▸ **Excerpt from a dataset**:
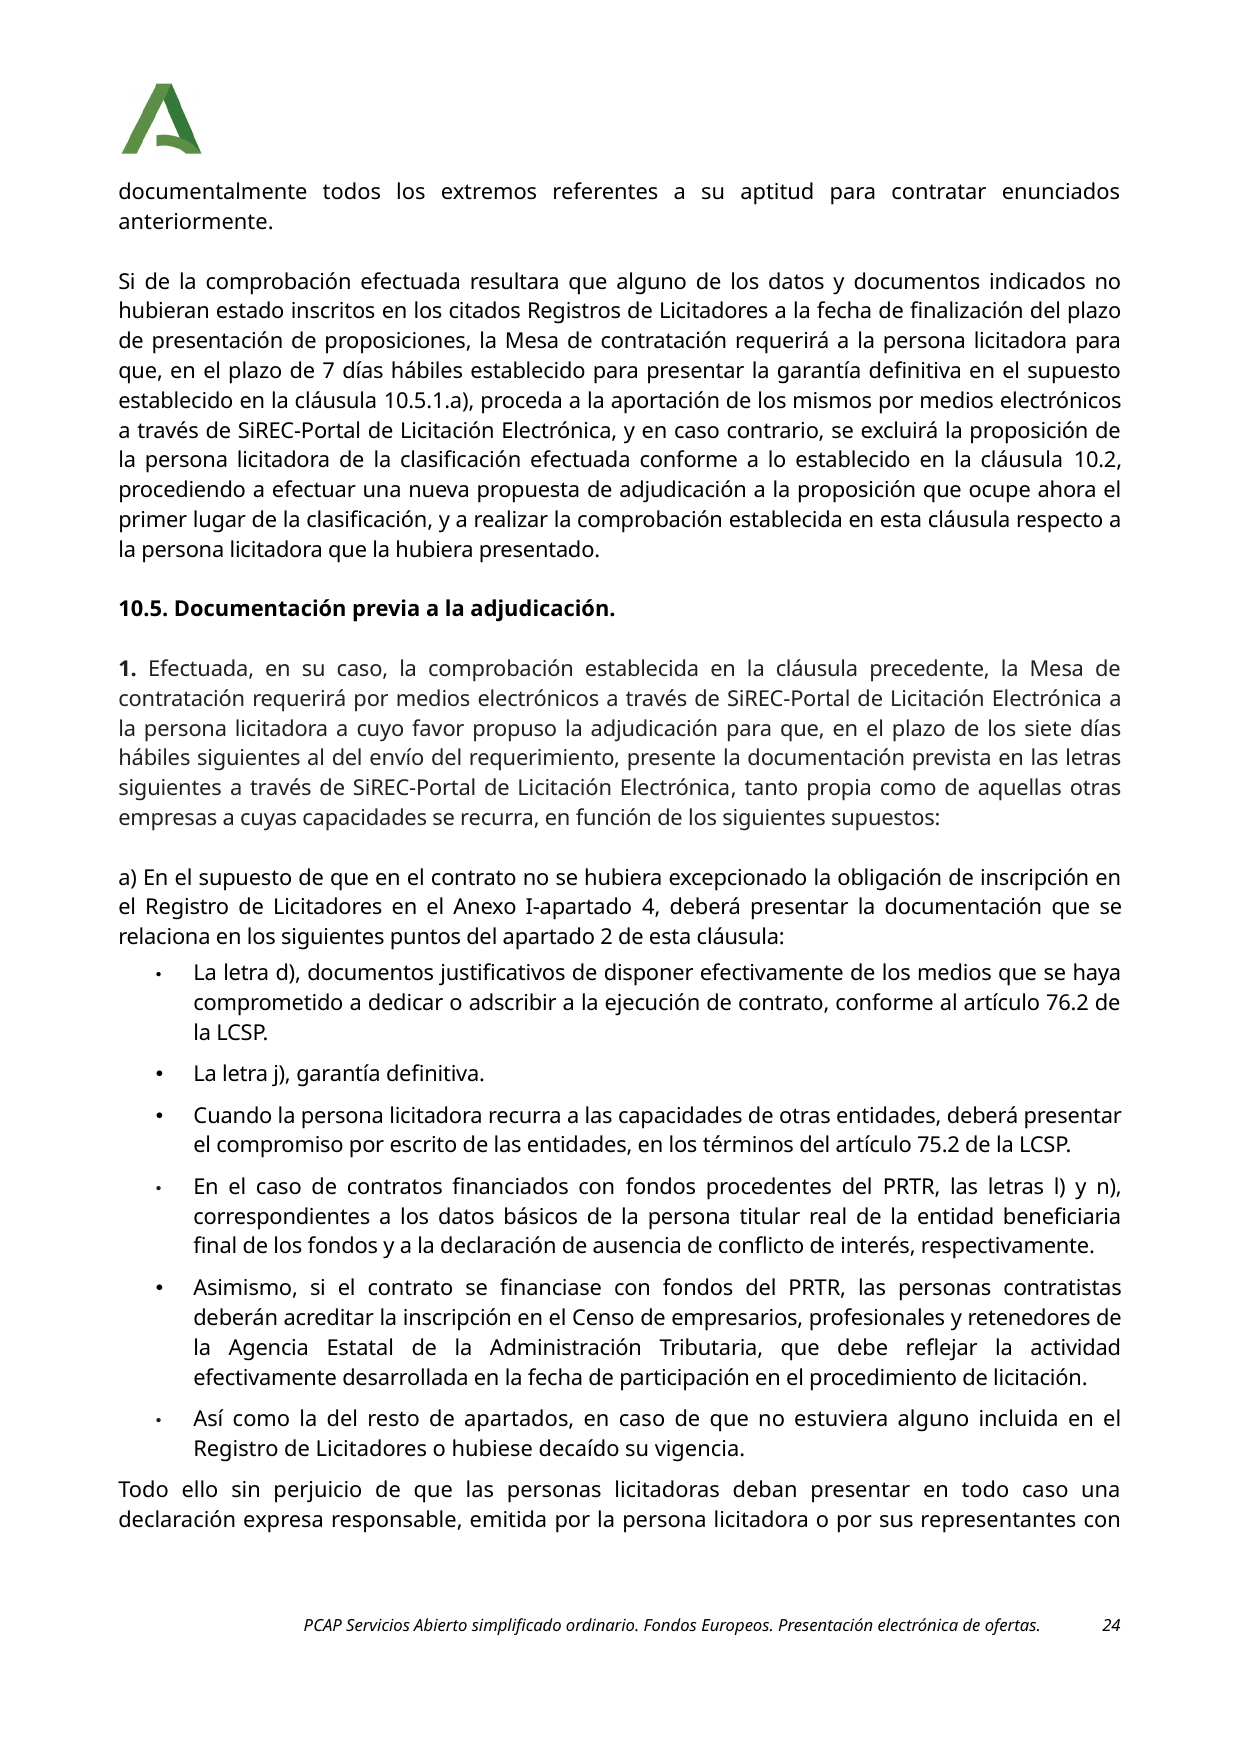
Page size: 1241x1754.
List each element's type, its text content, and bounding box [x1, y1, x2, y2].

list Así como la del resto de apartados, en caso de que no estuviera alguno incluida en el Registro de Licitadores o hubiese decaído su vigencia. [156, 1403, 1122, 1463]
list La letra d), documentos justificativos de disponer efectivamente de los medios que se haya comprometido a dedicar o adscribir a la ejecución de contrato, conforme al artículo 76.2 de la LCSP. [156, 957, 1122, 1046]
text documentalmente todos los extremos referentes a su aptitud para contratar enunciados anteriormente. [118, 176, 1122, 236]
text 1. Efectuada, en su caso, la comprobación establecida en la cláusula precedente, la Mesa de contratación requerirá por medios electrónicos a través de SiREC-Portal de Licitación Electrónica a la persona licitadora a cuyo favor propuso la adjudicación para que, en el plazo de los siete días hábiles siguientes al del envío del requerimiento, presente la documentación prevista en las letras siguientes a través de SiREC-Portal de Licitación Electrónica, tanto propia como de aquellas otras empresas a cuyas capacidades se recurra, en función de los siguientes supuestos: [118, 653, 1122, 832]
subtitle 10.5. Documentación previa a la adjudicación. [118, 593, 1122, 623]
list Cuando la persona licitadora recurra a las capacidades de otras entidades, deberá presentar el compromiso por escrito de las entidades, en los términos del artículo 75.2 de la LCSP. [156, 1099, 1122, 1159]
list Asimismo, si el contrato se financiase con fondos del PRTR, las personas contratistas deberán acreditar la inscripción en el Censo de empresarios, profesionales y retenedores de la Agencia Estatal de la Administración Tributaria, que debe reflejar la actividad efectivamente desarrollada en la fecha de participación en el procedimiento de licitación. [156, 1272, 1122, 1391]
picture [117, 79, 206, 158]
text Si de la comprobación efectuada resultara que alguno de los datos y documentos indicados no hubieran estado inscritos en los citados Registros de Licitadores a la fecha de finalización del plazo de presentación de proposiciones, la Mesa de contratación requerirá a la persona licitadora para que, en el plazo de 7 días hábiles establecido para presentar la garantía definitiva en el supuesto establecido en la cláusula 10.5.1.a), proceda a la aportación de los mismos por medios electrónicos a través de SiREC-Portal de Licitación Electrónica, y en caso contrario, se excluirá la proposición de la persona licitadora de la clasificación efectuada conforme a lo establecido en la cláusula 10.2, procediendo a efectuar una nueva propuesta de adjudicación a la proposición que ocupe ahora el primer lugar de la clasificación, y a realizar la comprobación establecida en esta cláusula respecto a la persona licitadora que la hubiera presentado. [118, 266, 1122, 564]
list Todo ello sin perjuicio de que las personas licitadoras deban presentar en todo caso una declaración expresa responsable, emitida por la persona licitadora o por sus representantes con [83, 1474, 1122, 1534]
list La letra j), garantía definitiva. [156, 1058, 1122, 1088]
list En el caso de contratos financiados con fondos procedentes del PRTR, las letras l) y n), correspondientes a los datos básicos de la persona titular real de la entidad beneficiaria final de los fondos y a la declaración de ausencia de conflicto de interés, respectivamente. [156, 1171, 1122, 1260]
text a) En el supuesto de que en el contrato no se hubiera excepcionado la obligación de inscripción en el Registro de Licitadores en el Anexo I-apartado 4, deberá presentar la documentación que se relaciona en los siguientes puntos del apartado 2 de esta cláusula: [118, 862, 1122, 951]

▸ **WRITTEN EXERCISE**:
Can you recast the records as a Markdown table with a Row column for the number and a Line column for the line? Leave out blank lines and pictures.

▸ **FULL RESPONSE**:
| Row | Line |
|---|---|
| 1 | Page size: 1241x1754. |
| 2 | List each element's type, its text content, and bounding box [x1, y1, x2, y2]. |
| 3 | list Así como la del resto de apartados, en caso de que no estuviera alguno incluida en el Registro de Licitadores o hubiese decaído su vigencia. [156, 1403, 1122, 1463] |
| 4 | list La letra d), documentos justificativos de disponer efectivamente de los medios que se haya comprometido a dedicar o adscribir a la ejecución de contrato, conforme al artículo 76.2 de la LCSP. [156, 957, 1122, 1046] |
| 5 | text documentalmente todos los extremos referentes a su aptitud para contratar enunciados anteriormente. [118, 176, 1122, 236] |
| 6 | text 1. Efectuada, en su caso, la comprobación establecida en la cláusula precedente, la Mesa de contratación requerirá por medios electrónicos a través de SiREC-Portal de Licitación Electrónica a la persona licitadora a cuyo favor propuso la adjudicación para que, en el plazo de los siete días hábiles siguientes al del envío del requerimiento, presente la documentación prevista en las letras siguientes a través de SiREC-Portal de Licitación Electrónica, tanto propia como de aquellas otras empresas a cuyas capacidades se recurra, en función de los siguientes supuestos: [118, 653, 1122, 832] |
| 7 | subtitle 10.5. Documentación previa a la adjudicación. [118, 593, 1122, 623] |
| 8 | list Cuando la persona licitadora recurra a las capacidades de otras entidades, deberá presentar el compromiso por escrito de las entidades, en los términos del artículo 75.2 de la LCSP. [156, 1099, 1122, 1159] |
| 9 | list Asimismo, si el contrato se financiase con fondos del PRTR, las personas contratistas deberán acreditar la inscripción en el Censo de empresarios, profesionales y retenedores de la Agencia Estatal de la Administración Tributaria, que debe reflejar la actividad efectivamente desarrollada en la fecha de participación en el procedimiento de licitación. [156, 1272, 1122, 1391] |
| 10 | picture [117, 79, 206, 158] |
| 11 | text Si de la comprobación efectuada resultara que alguno de los datos y documentos indicados no hubieran estado inscritos en los citados Registros de Licitadores a la fecha de finalización del plazo de presentación de proposiciones, la Mesa de contratación requerirá a la persona licitadora para que, en el plazo de 7 días hábiles establecido para presentar la garantía definitiva en el supuesto establecido en la cláusula 10.5.1.a), proceda a la aportación de los mismos por medios electrónicos a través de SiREC-Portal de Licitación Electrónica, y en caso contrario, se excluirá la proposición de la persona licitadora de la clasificación efectuada conforme a lo establecido en la cláusula 10.2, procediendo a efectuar una nueva propuesta de adjudicación a la proposición que ocupe ahora el primer lugar de la clasificación, y a realizar la comprobación establecida en esta cláusula respecto a la persona licitadora que la hubiera presentado. [118, 266, 1122, 564] |
| 12 | list Todo ello sin perjuicio de que las personas licitadoras deban presentar en todo caso una declaración expresa responsable, emitida por la persona licitadora o por sus representantes con [83, 1474, 1122, 1534] |
| 13 | list La letra j), garantía definitiva. [156, 1058, 1122, 1088] |
| 14 | list En el caso de contratos financiados con fondos procedentes del PRTR, las letras l) y n), correspondientes a los datos básicos de la persona titular real de la entidad beneficiaria final de los fondos y a la declaración de ausencia de conflicto de interés, respectivamente. [156, 1171, 1122, 1260] |
| 15 | text a) En el supuesto de que en el contrato no se hubiera excepcionado la obligación de inscripción en el Registro de Licitadores en el Anexo I-apartado 4, deberá presentar la documentación que se relaciona en los siguientes puntos del apartado 2 de esta cláusula: [118, 862, 1122, 951] |